Extending the analysis to infinite function approximation classes, non-zero-sum and stochastic games, or more general $f$ -divergence regularizations could yield further insight into the generality of the pessimism-free approach.
Connections to contemporary methods for RLHF and direct preference optimization (e.g., DPO) deserve investigation, especially as LLM alignment spawns new empirical protocols grounded in KL-regularized objectives.

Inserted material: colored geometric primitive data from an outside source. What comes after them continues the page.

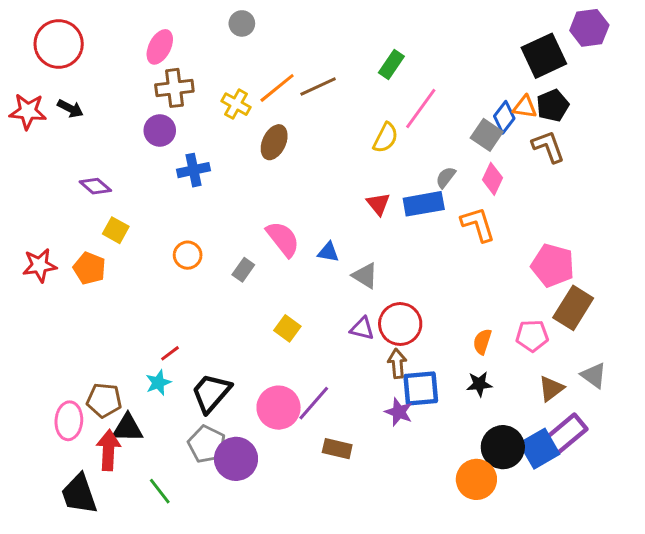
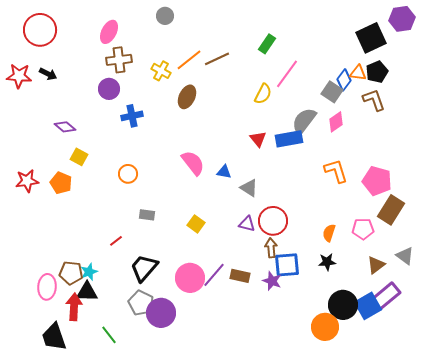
gray semicircle: (446, 177) -> (304, 121), size x1.8
pink diamond: (493, 179) -> (336, 122), turned 30
orange L-shape: (478, 224) -> (336, 171), moved
gray rectangle: (243, 270) -> (147, 215), moved, turned 63
cyan star: (158, 383) -> (89, 272), moved
brown rectangle: (337, 449) -> (240, 276), moved

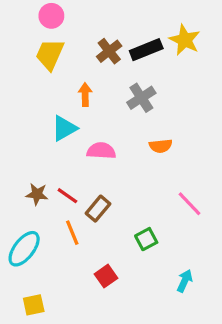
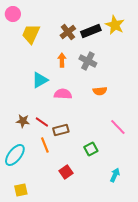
pink circle: (51, 16) -> (13, 14), moved
orange arrow: (85, 95) -> (62, 60), moved
gray cross: (141, 98) -> (88, 61), turned -30
brown rectangle: (98, 209) -> (61, 130), turned 35

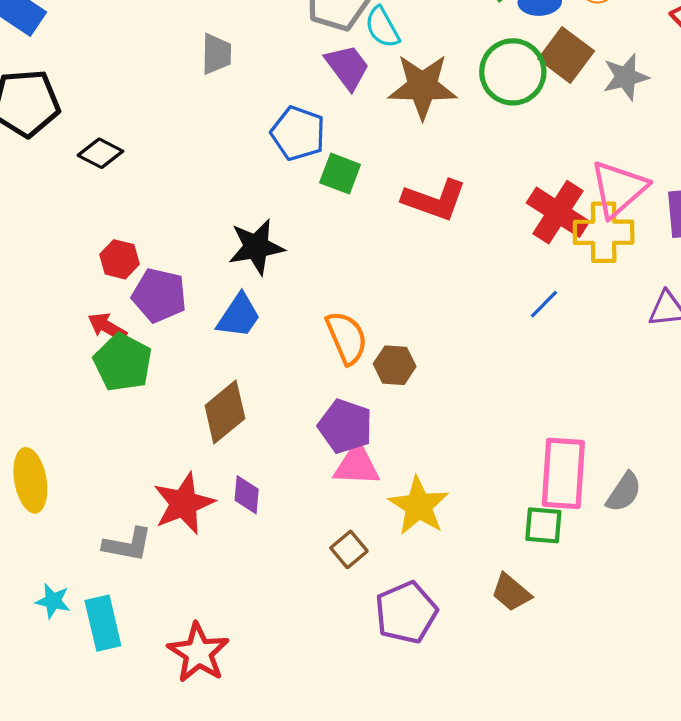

There are open questions around the optimal interplay between regularization strength, data coverage, and achievable minimax rates.

Conclusion

This paper delivers a decisive answer to the necessity of pessimism in KL-regularized offline game learning: fast-rate ( $\tilde{\mathcal{O}}(1/n)$ ) sample efficiency is achievable without explicit pessimism in zero-sum games given standard function approximation and coverage. The technical core is an exploitation of KL-regularization-induced geometry and a reduction of policy suboptimality analysis to unilateral estimation error. By providing both algorithmic and analytical frameworks, the work positions KL-regularized games as a fertile ground for principled, practical, and efficient offline multi-agent learning, with significant implications for emerging domains such as LLM alignment and RLHF (2604.06738).